# The problem
In the entries below, find the line with "is an image" and the line with "labels moderate cytoplasmic/membranous". Reproduce those two lines and every line between them exactly, and nothing more.

[Stored items]
--- START ---

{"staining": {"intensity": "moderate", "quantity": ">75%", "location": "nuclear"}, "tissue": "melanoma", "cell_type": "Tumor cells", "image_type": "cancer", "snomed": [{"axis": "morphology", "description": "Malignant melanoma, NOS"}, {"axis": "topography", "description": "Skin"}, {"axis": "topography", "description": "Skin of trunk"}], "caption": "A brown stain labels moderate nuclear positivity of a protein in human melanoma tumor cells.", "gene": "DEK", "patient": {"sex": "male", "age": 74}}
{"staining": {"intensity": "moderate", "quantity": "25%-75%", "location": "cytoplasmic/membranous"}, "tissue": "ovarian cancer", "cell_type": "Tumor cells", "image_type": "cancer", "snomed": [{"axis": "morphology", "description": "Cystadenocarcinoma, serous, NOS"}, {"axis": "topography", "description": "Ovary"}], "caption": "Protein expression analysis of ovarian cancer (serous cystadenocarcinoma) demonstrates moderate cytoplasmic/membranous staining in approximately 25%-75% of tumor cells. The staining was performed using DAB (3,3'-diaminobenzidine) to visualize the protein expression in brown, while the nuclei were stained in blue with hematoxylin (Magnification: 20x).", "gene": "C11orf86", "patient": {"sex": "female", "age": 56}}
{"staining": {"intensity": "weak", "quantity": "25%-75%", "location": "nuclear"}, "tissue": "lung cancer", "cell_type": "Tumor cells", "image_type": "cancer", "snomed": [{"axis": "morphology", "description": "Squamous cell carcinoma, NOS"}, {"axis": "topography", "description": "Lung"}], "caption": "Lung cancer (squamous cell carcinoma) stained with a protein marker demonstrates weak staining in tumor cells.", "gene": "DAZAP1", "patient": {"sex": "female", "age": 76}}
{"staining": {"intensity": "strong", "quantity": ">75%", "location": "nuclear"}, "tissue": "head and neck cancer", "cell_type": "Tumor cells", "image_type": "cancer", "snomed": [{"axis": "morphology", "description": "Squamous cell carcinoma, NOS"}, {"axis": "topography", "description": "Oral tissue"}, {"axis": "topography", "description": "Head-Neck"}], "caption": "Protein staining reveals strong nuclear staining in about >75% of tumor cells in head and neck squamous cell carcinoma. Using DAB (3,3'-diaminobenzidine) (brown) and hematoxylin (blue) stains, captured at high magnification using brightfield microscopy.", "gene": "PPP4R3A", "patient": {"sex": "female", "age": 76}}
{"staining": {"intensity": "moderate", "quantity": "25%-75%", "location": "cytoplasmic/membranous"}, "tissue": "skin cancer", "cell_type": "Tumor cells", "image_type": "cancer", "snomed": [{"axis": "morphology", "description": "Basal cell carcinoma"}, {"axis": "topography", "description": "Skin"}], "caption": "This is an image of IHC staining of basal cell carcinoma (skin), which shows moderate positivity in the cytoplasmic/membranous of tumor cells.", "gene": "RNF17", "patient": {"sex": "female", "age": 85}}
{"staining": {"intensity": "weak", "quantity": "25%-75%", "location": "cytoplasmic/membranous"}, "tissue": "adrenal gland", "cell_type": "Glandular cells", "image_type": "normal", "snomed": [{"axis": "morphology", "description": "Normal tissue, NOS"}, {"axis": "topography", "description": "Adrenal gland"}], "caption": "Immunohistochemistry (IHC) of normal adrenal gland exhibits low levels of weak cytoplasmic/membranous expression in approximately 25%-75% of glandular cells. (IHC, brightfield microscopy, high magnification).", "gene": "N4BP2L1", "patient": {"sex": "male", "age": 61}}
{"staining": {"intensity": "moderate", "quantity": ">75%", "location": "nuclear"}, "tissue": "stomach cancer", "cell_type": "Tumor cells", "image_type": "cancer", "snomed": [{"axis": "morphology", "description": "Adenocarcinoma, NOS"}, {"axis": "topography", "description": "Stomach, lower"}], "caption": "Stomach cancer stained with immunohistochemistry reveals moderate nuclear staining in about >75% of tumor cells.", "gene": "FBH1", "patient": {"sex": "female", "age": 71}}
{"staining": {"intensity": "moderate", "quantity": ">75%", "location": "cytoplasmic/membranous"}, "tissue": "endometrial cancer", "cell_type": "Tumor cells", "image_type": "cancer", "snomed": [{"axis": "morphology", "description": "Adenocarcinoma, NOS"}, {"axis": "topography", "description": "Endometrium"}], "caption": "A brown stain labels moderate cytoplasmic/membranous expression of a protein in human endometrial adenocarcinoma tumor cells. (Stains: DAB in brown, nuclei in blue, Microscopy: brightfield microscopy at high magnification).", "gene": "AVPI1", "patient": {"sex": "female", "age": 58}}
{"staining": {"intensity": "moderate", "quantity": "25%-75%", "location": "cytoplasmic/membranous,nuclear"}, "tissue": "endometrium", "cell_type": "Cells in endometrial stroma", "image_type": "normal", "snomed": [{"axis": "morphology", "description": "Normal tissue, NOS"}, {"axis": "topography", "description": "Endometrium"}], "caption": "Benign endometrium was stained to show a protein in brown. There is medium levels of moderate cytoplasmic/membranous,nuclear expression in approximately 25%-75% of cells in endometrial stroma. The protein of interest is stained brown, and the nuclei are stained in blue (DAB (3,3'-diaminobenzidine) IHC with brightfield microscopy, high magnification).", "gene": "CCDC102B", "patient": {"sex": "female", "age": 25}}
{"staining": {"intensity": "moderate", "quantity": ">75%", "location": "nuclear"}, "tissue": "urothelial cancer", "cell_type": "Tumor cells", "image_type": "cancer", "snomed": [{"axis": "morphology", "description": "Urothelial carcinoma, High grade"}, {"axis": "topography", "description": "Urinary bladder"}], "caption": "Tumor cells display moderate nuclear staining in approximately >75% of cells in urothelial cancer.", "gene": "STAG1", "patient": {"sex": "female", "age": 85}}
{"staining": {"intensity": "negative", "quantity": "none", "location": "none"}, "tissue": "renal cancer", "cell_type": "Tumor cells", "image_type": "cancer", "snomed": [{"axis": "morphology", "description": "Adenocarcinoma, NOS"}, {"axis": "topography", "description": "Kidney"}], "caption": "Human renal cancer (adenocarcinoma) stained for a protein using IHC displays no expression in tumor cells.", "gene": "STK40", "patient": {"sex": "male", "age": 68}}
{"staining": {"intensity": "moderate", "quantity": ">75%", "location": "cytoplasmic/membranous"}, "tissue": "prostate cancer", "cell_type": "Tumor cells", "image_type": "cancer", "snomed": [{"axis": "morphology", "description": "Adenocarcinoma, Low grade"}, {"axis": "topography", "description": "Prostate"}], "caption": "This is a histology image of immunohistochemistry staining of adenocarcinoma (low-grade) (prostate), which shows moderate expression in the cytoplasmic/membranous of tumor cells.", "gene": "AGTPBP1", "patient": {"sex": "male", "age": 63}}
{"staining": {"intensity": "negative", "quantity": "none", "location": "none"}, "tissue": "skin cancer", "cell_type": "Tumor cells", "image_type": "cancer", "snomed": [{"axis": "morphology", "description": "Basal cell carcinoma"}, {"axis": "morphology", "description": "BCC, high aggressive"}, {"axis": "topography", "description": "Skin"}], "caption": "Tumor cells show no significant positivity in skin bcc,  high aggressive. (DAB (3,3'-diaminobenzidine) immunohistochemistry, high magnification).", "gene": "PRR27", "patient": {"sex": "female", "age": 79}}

--- END ---

# Solution for this exercise
{"staining": {"intensity": "moderate", "quantity": "25%-75%", "location": "cytoplasmic/membranous"}, "tissue": "skin cancer", "cell_type": "Tumor cells", "image_type": "cancer", "snomed": [{"axis": "morphology", "description": "Basal cell carcinoma"}, {"axis": "topography", "description": "Skin"}], "caption": "This is an image of IHC staining of basal cell carcinoma (skin), which shows moderate positivity in the cytoplasmic/membranous of tumor cells.", "gene": "RNF17", "patient": {"sex": "female", "age": 85}}
{"staining": {"intensity": "weak", "quantity": "25%-75%", "location": "cytoplasmic/membranous"}, "tissue": "adrenal gland", "cell_type": "Glandular cells", "image_type": "normal", "snomed": [{"axis": "morphology", "description": "Normal tissue, NOS"}, {"axis": "topography", "description": "Adrenal gland"}], "caption": "Immunohistochemistry (IHC) of normal adrenal gland exhibits low levels of weak cytoplasmic/membranous expression in approximately 25%-75% of glandular cells. (IHC, brightfield microscopy, high magnification).", "gene": "N4BP2L1", "patient": {"sex": "male", "age": 61}}
{"staining": {"intensity": "moderate", "quantity": ">75%", "location": "nuclear"}, "tissue": "stomach cancer", "cell_type": "Tumor cells", "image_type": "cancer", "snomed": [{"axis": "morphology", "description": "Adenocarcinoma, NOS"}, {"axis": "topography", "description": "Stomach, lower"}], "caption": "Stomach cancer stained with immunohistochemistry reveals moderate nuclear staining in about >75% of tumor cells.", "gene": "FBH1", "patient": {"sex": "female", "age": 71}}
{"staining": {"intensity": "moderate", "quantity": ">75%", "location": "cytoplasmic/membranous"}, "tissue": "endometrial cancer", "cell_type": "Tumor cells", "image_type": "cancer", "snomed": [{"axis": "morphology", "description": "Adenocarcinoma, NOS"}, {"axis": "topography", "description": "Endometrium"}], "caption": "A brown stain labels moderate cytoplasmic/membranous expression of a protein in human endometrial adenocarcinoma tumor cells. (Stains: DAB in brown, nuclei in blue, Microscopy: brightfield microscopy at high magnification).", "gene": "AVPI1", "patient": {"sex": "female", "age": 58}}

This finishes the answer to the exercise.